Task details
From the entries below, retype only the lines from the one with "36: (579, 226, 1.06)" through the one with "76: (658, 131, 0.84)", exactly as written.

Provided material
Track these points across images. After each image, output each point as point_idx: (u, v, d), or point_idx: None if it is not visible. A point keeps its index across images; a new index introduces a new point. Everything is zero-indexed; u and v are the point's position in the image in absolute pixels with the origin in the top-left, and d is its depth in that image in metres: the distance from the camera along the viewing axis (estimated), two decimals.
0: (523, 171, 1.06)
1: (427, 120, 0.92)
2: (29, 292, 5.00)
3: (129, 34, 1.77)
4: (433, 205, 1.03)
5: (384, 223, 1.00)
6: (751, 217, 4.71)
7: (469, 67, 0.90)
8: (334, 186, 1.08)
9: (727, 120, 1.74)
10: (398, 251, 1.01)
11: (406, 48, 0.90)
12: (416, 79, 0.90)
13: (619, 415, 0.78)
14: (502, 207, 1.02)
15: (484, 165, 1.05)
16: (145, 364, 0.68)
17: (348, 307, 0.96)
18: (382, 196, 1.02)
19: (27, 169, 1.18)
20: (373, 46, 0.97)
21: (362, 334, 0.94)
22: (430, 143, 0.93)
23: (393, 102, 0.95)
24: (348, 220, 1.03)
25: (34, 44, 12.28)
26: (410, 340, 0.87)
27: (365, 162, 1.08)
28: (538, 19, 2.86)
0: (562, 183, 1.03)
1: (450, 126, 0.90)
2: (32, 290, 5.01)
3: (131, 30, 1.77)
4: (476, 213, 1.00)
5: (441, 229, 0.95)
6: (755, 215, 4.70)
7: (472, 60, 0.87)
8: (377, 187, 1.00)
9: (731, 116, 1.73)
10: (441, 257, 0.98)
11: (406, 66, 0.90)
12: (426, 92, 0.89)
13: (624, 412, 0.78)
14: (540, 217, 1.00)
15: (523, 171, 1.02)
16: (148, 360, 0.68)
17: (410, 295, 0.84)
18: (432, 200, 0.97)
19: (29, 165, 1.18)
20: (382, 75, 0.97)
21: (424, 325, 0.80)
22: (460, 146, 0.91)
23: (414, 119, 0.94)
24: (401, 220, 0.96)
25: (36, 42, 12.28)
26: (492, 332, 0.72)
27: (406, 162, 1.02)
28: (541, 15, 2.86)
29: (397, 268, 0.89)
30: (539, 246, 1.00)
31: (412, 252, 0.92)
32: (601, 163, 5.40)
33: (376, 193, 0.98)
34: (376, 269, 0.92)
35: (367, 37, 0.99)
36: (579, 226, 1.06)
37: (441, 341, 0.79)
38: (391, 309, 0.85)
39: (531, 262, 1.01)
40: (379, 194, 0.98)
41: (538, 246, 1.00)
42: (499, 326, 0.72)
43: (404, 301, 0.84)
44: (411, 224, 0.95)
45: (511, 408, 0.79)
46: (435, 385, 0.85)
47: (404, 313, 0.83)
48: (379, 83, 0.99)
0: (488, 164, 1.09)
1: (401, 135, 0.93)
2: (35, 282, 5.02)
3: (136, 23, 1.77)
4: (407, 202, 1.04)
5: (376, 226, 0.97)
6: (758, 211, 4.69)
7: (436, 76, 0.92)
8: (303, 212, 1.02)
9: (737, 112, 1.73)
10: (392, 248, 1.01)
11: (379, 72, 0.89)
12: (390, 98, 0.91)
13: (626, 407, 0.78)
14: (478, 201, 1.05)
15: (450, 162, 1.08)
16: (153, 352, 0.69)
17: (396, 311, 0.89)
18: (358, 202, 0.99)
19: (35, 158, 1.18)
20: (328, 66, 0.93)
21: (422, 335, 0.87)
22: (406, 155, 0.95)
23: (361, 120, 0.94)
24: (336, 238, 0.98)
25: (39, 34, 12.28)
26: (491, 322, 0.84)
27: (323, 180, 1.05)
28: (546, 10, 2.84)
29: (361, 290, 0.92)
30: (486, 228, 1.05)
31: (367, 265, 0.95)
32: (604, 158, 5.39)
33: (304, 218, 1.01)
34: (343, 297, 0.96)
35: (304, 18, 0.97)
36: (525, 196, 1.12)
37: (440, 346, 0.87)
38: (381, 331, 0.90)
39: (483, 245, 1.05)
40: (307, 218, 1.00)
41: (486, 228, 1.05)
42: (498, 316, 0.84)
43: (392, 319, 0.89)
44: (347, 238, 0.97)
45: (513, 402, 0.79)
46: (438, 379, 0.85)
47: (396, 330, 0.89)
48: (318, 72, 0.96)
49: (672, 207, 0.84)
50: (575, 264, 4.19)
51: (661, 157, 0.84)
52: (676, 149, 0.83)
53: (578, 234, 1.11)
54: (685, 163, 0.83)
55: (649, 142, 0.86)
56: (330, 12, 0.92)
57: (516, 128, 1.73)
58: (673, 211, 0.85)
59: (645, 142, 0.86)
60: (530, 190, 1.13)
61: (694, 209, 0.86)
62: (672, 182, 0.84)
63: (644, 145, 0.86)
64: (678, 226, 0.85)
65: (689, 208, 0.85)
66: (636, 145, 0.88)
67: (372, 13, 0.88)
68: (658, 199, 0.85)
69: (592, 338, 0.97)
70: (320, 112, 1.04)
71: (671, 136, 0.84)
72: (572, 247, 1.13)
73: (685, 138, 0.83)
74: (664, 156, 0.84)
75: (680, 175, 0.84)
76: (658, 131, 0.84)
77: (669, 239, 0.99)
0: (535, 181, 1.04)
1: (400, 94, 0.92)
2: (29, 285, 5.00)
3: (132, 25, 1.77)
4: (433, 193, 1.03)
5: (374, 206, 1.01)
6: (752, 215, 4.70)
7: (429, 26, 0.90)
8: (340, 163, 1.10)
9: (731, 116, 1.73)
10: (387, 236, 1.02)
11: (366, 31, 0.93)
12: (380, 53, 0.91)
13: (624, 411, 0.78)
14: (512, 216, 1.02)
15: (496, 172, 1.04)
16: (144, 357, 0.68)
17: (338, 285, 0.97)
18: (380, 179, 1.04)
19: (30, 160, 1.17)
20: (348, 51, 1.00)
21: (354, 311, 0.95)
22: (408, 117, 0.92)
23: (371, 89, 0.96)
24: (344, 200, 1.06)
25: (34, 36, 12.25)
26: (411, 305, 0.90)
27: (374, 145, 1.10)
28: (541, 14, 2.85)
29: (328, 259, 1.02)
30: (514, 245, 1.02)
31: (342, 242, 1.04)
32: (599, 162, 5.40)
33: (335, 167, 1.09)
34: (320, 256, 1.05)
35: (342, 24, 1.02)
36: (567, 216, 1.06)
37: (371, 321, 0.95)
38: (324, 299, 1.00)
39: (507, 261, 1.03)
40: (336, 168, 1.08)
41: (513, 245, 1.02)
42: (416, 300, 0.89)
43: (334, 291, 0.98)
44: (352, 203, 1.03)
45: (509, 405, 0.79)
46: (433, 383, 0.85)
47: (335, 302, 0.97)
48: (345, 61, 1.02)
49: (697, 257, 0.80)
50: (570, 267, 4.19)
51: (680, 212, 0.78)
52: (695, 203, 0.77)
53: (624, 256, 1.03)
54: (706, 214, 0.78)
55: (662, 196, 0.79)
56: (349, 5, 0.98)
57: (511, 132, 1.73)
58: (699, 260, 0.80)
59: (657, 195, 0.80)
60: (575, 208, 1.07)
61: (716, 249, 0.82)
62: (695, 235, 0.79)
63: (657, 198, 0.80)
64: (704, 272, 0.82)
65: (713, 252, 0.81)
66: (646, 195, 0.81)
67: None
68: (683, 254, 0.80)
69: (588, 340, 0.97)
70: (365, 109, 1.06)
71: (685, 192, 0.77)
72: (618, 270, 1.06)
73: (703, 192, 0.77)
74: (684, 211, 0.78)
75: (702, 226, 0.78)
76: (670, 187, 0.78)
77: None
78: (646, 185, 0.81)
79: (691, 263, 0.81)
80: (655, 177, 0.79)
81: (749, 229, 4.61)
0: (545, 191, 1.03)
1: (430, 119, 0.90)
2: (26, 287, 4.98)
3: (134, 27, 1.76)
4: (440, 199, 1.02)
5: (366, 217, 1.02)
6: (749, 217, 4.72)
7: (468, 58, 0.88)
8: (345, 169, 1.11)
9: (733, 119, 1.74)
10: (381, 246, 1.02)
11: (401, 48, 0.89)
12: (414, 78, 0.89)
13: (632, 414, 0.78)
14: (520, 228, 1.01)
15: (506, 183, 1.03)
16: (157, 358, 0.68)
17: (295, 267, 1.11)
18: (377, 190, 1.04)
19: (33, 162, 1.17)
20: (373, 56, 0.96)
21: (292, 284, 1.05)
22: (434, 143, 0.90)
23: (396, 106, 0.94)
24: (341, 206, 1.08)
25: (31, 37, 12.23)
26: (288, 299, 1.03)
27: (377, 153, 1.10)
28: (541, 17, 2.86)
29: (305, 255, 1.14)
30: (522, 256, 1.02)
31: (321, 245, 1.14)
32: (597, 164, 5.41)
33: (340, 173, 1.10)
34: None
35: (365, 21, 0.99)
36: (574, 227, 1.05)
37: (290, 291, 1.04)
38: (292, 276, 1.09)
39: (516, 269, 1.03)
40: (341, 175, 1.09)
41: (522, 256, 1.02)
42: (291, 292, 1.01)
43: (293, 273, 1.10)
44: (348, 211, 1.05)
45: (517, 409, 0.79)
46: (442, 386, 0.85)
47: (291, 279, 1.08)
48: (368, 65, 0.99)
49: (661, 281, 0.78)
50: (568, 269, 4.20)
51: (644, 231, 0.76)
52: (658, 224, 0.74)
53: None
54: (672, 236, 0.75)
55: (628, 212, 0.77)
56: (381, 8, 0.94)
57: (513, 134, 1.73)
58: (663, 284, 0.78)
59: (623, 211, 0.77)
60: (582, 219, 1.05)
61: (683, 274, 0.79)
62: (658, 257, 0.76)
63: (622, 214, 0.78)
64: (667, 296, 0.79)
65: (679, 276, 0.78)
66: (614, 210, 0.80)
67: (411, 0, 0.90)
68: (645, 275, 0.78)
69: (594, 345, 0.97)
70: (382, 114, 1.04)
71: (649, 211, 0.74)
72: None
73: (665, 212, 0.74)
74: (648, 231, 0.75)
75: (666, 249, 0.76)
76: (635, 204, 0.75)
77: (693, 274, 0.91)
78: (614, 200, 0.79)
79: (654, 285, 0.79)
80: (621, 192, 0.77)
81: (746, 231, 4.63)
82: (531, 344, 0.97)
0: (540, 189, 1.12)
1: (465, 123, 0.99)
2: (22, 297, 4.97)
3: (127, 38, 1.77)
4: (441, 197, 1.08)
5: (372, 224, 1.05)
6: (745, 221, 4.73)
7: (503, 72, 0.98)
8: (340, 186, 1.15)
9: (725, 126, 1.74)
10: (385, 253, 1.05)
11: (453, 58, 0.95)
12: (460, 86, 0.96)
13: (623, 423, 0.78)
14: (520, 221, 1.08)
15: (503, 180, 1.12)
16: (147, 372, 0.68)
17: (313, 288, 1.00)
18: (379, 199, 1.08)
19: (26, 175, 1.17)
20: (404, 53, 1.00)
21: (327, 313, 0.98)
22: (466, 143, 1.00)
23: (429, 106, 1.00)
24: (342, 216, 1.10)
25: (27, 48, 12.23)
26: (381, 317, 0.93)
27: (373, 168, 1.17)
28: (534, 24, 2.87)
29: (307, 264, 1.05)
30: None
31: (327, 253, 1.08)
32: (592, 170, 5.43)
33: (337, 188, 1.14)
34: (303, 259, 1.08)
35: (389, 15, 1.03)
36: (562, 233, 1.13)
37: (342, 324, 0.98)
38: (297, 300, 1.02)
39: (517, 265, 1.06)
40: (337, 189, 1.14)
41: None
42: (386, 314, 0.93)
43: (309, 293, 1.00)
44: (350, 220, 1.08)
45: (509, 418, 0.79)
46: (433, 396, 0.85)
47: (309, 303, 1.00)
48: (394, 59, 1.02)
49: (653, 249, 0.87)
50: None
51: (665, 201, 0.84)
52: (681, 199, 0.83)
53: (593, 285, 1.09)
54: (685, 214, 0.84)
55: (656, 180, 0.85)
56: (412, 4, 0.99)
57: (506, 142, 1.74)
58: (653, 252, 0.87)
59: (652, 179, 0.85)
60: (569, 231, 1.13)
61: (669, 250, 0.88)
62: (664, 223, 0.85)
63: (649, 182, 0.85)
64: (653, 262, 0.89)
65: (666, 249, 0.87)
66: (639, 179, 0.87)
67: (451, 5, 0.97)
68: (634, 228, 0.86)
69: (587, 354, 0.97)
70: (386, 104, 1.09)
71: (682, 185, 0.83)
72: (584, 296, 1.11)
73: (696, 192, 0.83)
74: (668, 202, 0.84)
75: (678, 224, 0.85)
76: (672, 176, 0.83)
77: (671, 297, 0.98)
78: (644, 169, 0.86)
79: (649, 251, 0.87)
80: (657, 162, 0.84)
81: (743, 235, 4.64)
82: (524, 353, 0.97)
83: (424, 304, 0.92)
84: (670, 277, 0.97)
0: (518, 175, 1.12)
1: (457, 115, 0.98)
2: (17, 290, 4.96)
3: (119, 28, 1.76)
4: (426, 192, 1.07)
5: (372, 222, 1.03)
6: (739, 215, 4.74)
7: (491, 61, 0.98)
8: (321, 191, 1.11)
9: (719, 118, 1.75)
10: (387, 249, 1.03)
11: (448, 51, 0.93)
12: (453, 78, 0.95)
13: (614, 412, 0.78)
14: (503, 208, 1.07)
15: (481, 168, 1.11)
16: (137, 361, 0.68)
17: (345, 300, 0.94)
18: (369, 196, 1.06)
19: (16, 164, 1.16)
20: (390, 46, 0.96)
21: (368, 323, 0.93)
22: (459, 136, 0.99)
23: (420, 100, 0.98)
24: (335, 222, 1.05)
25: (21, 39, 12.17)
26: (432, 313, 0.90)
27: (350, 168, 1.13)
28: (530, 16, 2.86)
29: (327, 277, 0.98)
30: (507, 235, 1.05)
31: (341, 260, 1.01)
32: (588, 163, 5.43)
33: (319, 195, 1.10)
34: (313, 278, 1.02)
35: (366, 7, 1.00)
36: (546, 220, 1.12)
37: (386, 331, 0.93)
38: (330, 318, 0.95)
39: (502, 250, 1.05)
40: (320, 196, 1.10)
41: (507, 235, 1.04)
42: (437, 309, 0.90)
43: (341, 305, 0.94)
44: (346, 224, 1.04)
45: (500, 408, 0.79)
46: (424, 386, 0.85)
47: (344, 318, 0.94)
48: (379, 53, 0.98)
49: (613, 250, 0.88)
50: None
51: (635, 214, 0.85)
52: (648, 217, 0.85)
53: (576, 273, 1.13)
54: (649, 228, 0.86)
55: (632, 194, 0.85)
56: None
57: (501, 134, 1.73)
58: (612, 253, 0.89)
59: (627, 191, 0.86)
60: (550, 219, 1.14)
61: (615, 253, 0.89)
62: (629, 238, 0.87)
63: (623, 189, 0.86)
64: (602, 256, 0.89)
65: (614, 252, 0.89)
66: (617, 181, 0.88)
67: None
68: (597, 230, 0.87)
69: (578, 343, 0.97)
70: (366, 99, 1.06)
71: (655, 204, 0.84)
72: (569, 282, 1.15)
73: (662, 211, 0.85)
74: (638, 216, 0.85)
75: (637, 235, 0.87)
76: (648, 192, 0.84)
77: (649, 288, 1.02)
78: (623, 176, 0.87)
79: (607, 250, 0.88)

Exercise answer
36: (579, 226, 1.06)
37: (441, 341, 0.79)
38: (391, 309, 0.85)
39: (531, 262, 1.01)
40: (379, 194, 0.98)
41: (538, 246, 1.00)
42: (499, 326, 0.72)
43: (404, 301, 0.84)
44: (411, 224, 0.95)
45: (511, 408, 0.79)
46: (435, 385, 0.85)
47: (404, 313, 0.83)
48: (379, 83, 0.99)
0: (488, 164, 1.09)
1: (401, 135, 0.93)
2: (35, 282, 5.02)
3: (136, 23, 1.77)
4: (407, 202, 1.04)
5: (376, 226, 0.97)
6: (758, 211, 4.69)
7: (436, 76, 0.92)
8: (303, 212, 1.02)
9: (737, 112, 1.73)
10: (392, 248, 1.01)
11: (379, 72, 0.89)
12: (390, 98, 0.91)
13: (626, 407, 0.78)
14: (478, 201, 1.05)
15: (450, 162, 1.08)
16: (153, 352, 0.69)
17: (396, 311, 0.89)
18: (358, 202, 0.99)
19: (35, 158, 1.18)
20: (328, 66, 0.93)
21: (422, 335, 0.87)
22: (406, 155, 0.95)
23: (361, 120, 0.94)
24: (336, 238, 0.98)
25: (39, 34, 12.28)
26: (491, 322, 0.84)
27: (323, 180, 1.05)
28: (546, 10, 2.84)
29: (361, 290, 0.92)
30: (486, 228, 1.05)
31: (367, 265, 0.95)
32: (604, 158, 5.39)
33: (304, 218, 1.01)
34: (343, 297, 0.96)
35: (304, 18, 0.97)
36: (525, 196, 1.12)
37: (440, 346, 0.87)
38: (381, 331, 0.90)
39: (483, 245, 1.05)
40: (307, 218, 1.00)
41: (486, 228, 1.05)
42: (498, 316, 0.84)
43: (392, 319, 0.89)
44: (347, 238, 0.97)
45: (513, 402, 0.79)
46: (438, 379, 0.85)
47: (396, 330, 0.89)
48: (318, 72, 0.96)
49: (672, 207, 0.84)
50: (575, 264, 4.19)
51: (661, 157, 0.84)
52: (676, 149, 0.83)
53: (578, 234, 1.11)
54: (685, 163, 0.83)
55: (649, 142, 0.86)
56: (330, 12, 0.92)
57: (516, 128, 1.73)
58: (673, 211, 0.85)
59: (645, 142, 0.86)
60: (530, 190, 1.13)
61: (694, 209, 0.86)
62: (672, 182, 0.84)
63: (644, 145, 0.86)
64: (678, 226, 0.85)
65: (689, 208, 0.85)
66: (636, 145, 0.88)
67: (372, 13, 0.88)
68: (658, 199, 0.85)
69: (592, 338, 0.97)
70: (320, 112, 1.04)
71: (671, 136, 0.84)
72: (572, 247, 1.13)
73: (685, 138, 0.83)
74: (664, 156, 0.84)
75: (680, 175, 0.84)
76: (658, 131, 0.84)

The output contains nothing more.